## Directions:
Collect each line of the entries that holds the string "AperFunction".

Items from a data source
● ● ● ●

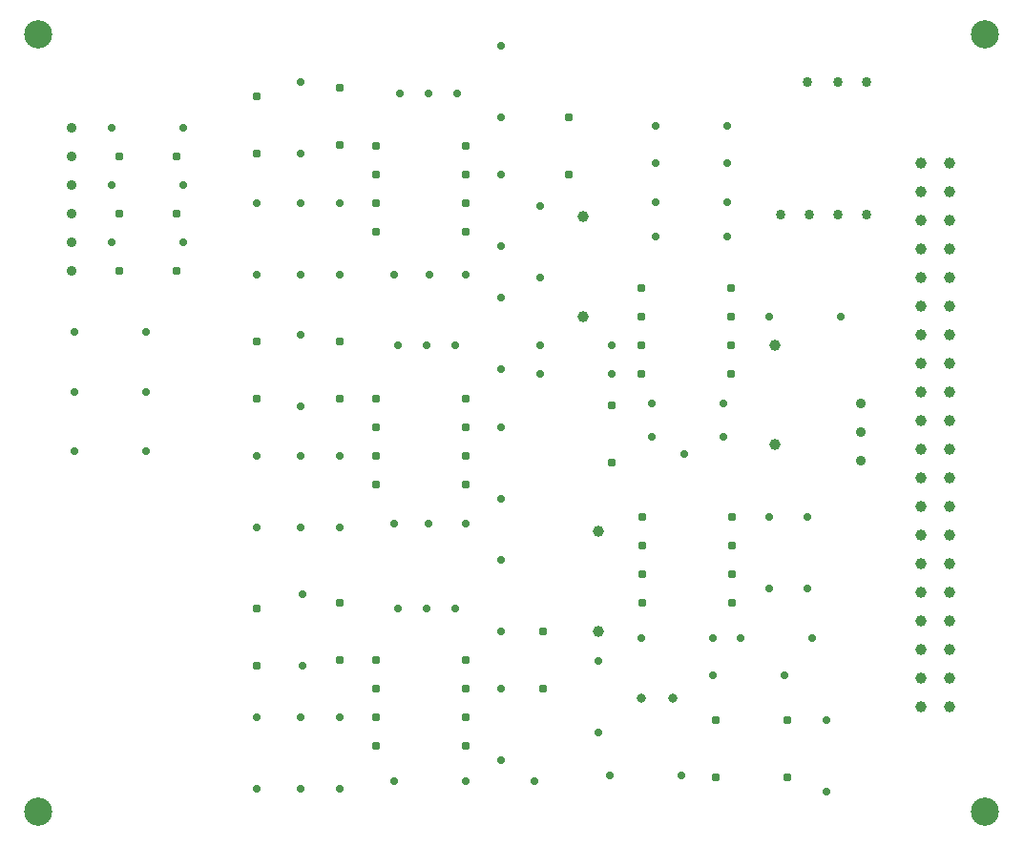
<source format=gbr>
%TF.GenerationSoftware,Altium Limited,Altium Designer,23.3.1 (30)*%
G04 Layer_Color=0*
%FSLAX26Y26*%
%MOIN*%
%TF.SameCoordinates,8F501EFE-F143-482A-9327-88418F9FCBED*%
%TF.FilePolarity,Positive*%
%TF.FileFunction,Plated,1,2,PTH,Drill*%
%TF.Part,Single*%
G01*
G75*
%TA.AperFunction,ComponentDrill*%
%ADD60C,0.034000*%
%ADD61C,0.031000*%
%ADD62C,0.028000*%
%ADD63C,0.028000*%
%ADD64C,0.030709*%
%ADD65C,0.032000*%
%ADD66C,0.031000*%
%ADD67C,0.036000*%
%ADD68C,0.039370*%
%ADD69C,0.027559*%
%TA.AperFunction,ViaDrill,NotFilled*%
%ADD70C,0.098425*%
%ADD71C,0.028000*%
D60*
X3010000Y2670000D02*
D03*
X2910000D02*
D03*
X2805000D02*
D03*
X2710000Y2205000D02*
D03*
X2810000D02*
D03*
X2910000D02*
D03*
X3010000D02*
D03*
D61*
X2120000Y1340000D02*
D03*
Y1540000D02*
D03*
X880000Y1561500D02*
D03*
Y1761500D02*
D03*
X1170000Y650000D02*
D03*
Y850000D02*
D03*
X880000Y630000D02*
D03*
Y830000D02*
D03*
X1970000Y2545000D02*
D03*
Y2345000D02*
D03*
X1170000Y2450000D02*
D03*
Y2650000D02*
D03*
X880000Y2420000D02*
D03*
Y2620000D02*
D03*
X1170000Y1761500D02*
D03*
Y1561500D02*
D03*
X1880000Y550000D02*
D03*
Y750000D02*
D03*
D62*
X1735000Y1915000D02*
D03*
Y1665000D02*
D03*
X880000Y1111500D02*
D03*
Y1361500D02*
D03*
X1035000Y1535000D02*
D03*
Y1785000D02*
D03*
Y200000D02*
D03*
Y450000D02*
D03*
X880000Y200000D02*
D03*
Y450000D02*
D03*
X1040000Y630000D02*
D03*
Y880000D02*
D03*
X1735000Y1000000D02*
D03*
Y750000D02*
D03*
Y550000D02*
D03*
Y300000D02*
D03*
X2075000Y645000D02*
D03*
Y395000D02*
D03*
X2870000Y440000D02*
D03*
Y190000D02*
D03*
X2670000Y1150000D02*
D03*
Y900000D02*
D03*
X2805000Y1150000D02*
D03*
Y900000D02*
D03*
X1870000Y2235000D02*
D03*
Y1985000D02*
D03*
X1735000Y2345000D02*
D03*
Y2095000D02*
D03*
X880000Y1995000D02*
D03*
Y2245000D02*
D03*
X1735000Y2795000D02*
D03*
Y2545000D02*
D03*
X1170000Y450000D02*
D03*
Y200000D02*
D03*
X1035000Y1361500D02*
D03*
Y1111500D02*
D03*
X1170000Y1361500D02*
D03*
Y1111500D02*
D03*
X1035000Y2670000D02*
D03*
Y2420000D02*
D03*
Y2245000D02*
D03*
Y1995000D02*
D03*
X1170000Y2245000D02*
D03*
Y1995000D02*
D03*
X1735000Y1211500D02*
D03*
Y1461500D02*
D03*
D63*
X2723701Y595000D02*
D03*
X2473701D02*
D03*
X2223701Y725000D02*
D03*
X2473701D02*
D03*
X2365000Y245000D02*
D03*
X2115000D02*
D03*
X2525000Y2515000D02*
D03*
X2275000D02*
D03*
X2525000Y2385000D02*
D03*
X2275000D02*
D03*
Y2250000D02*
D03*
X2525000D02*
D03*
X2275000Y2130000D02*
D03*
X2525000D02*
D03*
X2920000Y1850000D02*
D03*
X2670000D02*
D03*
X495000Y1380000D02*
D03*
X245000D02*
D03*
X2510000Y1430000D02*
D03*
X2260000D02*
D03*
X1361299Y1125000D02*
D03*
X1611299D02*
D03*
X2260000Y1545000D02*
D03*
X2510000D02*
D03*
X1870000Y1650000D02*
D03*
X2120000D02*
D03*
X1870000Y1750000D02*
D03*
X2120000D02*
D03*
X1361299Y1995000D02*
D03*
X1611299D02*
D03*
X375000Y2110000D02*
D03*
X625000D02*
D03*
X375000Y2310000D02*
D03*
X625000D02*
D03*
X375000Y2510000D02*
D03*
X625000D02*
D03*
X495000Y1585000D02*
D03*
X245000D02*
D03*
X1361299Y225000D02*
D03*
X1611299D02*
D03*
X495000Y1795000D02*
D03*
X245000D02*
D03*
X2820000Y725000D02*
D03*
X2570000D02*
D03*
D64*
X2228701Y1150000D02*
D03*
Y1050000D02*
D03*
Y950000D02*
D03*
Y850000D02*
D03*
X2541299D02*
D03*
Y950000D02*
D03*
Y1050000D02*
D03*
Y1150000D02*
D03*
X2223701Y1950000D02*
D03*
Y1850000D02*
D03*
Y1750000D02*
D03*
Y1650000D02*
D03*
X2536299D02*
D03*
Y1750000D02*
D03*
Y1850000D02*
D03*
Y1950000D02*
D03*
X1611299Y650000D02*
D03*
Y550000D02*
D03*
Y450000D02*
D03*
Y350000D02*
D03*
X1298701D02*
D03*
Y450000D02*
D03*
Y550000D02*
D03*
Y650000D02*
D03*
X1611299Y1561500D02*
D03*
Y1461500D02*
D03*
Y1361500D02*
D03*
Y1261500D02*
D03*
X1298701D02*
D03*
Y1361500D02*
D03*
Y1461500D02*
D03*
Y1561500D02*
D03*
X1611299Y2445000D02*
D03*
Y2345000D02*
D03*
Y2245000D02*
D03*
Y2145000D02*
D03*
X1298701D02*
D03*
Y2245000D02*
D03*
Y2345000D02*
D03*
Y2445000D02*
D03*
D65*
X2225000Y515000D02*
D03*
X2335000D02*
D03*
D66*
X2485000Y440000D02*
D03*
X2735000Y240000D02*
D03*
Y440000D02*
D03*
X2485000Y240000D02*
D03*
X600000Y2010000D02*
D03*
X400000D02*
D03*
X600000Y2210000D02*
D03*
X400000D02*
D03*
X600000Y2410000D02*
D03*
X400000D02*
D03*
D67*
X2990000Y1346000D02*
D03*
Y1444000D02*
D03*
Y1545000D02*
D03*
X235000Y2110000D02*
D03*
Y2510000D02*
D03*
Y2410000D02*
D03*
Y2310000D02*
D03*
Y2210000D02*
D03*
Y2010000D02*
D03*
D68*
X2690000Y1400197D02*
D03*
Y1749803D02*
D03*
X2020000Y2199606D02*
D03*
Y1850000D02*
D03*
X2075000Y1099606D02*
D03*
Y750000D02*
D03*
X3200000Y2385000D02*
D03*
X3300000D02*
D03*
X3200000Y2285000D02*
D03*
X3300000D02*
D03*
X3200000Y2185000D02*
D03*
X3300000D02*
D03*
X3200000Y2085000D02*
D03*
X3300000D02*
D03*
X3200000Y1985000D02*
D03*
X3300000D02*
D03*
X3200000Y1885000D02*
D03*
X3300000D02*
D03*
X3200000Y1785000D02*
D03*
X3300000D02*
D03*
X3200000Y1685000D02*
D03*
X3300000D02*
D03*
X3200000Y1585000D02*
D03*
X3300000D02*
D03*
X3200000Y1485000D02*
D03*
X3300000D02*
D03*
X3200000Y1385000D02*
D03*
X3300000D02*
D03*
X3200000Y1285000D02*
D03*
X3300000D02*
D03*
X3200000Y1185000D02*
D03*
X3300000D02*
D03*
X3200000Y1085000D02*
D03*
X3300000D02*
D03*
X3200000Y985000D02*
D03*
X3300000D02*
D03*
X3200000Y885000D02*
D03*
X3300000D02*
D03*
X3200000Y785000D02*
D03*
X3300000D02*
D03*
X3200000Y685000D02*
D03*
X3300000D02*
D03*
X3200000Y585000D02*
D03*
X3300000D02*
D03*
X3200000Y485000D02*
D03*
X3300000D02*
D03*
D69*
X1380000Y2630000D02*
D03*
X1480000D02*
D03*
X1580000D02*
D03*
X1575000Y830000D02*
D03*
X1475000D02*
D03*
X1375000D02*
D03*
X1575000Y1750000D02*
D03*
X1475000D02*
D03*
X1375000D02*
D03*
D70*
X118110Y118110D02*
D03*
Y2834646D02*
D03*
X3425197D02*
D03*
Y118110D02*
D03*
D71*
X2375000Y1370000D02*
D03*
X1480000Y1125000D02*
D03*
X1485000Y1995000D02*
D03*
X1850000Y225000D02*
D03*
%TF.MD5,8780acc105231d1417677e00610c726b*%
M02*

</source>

● ● ● ●

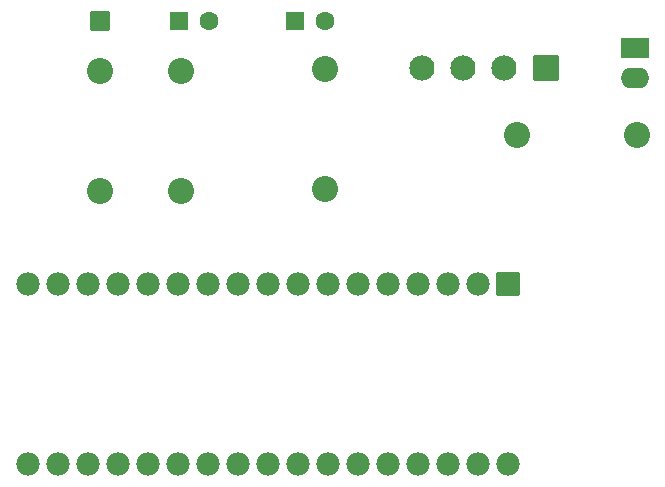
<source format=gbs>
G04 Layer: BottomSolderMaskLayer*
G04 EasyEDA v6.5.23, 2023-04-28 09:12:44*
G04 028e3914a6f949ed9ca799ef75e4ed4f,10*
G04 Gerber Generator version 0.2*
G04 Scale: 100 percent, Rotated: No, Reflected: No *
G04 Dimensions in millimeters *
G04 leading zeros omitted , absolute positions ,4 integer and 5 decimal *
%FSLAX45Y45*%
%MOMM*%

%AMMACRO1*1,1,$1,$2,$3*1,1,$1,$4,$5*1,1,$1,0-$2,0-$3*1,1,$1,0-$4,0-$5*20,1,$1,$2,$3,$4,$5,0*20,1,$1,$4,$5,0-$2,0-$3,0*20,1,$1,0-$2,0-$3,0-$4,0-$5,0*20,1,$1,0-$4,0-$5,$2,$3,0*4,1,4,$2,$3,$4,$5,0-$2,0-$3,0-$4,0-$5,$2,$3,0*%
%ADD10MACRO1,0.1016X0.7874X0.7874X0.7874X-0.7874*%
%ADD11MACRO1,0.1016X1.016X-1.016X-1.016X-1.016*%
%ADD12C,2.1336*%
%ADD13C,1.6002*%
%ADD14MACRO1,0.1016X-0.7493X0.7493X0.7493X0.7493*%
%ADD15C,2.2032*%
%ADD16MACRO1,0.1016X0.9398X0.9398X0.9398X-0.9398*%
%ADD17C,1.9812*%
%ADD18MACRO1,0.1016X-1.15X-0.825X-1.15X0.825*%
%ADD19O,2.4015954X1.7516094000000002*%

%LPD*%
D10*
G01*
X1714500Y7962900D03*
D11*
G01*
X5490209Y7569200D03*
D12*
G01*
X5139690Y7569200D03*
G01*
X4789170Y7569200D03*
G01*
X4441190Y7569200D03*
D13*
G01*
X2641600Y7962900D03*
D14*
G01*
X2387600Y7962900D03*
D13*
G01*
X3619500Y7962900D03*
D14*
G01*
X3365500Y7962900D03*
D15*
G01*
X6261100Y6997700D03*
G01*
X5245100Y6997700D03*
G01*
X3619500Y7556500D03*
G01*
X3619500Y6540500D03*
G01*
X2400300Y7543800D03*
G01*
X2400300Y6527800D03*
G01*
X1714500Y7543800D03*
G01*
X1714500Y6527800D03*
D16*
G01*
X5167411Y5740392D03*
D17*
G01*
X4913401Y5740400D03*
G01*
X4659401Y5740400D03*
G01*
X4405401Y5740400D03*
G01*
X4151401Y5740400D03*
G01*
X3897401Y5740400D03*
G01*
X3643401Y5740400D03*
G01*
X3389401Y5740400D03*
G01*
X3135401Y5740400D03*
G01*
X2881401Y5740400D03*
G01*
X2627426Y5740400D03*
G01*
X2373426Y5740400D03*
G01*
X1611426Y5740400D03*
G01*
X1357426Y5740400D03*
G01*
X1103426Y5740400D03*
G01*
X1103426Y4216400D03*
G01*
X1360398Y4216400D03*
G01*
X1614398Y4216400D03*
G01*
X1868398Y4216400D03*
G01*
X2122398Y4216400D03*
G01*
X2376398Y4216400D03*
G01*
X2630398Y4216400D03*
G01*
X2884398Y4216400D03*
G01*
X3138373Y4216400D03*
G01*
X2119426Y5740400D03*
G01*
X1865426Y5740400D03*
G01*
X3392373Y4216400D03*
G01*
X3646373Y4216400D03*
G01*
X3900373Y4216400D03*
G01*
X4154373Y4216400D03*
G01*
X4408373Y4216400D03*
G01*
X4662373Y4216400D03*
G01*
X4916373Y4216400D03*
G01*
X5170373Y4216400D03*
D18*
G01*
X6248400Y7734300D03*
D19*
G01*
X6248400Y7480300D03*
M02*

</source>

● ● ● ●

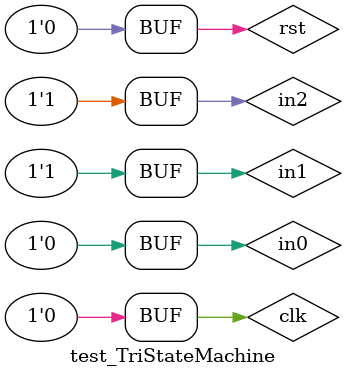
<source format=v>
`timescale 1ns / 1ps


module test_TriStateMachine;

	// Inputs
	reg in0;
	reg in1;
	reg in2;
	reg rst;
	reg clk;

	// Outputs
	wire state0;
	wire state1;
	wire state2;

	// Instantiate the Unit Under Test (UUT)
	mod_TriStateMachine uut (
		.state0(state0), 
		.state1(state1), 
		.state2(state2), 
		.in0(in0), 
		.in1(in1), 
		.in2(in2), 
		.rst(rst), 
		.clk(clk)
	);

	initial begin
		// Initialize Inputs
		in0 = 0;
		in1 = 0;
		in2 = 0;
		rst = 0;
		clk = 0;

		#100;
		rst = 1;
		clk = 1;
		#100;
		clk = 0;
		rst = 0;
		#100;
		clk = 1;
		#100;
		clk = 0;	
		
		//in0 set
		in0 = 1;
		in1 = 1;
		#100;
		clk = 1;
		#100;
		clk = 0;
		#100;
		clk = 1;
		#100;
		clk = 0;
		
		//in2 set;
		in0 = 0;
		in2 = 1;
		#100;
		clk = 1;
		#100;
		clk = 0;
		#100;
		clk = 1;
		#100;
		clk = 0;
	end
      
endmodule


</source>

● ● ● ●

## The answer:
%TA.AperFunction,ComponentDrill*%
%TA.AperFunction,ViaDrill,NotFilled*%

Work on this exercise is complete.